Jim took Ana to Columbia today for a check up with Dr. Martinez. She confirmed that Ana’s tumor appears to be getting larger, at least based on the physical examination. I was pretty sure that was happening because her abdomen is so distended now that some of her shirts don’t fit well around her middle. It’s a frightening thing to see.
Maria, the physician’s assistant who works with Dr. Martinez, confirmed with Jim that Ana is literally at the top of the list. She said when you do a search on the UNOS database, Ana comes up…first. FIRST!
DEEP BREATHS. DEEP BREATHS.
I requested that Dr. Kato save a bit of Ana’s liver for possible future use. Who knows what the future holds. Two of my clients suggested this and Dr. Kato actually called me when I emailed him about this. He said typically they only save tissue for research purposes (diseased tissue) but agreed to remove a part of Ana’s healthy liver and store it for us. I have no idea if this is going to be worthwhile or not, but it gives me the illusion of control and I’ll take what I can get.
Ana had a very emotional day today. She’s feeling angry and isolated. She’s stressed about schoolwork, and she’s directing a lot of her anger at the doctors, nurses and other staff (*ahem* phlebotomists beware) who cause her the most pain. I am at a loss to help her.
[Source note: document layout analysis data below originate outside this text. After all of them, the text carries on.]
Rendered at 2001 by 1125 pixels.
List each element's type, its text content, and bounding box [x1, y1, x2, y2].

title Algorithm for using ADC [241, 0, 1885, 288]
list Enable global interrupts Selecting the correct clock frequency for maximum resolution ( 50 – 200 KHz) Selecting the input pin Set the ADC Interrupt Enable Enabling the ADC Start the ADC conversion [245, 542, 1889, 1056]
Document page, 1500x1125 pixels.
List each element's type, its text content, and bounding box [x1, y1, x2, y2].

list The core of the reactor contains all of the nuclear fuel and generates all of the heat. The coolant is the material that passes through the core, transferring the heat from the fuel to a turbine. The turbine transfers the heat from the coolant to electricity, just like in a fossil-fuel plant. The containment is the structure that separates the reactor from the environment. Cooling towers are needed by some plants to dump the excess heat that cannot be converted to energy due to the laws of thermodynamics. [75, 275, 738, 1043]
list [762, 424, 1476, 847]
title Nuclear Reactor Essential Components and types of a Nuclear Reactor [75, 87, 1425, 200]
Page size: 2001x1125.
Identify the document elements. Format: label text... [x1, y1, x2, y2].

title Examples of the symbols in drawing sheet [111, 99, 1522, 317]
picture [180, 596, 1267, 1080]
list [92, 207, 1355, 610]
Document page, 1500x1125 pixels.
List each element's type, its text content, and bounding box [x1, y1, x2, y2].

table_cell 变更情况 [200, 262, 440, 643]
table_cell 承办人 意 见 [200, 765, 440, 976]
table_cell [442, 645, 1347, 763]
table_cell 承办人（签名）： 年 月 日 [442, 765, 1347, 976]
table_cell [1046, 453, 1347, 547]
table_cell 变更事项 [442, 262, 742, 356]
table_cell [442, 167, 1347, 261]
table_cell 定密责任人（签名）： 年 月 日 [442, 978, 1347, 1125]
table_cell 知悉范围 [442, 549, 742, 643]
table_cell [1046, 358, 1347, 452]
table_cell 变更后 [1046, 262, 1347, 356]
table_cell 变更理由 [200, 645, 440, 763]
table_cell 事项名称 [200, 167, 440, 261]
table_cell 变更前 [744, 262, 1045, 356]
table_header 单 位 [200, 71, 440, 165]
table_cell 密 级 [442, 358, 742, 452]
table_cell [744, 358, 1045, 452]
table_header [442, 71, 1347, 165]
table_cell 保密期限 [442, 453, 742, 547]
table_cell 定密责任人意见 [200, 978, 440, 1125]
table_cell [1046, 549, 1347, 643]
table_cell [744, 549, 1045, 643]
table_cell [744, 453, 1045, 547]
I tried to talk to her but she feels as if I’m dismissing her anger and concerns if I say something like, “These people are all working hard to help you.” I finally told her that she has every right to feel angry and depressed, but she should not be taking this anger out on the physicians (or me, or Emily). We are all trying to help her.
She said, “Then where can I take out my anger?”
I don’t know. I don’t know!! I am going to ask my shiny new therapist on Wednesday. Maybe she’ll have some ideas on how to help Ana accept some of what’s happening to her. It’s been four months since this all started and we’ve still got a long way to go.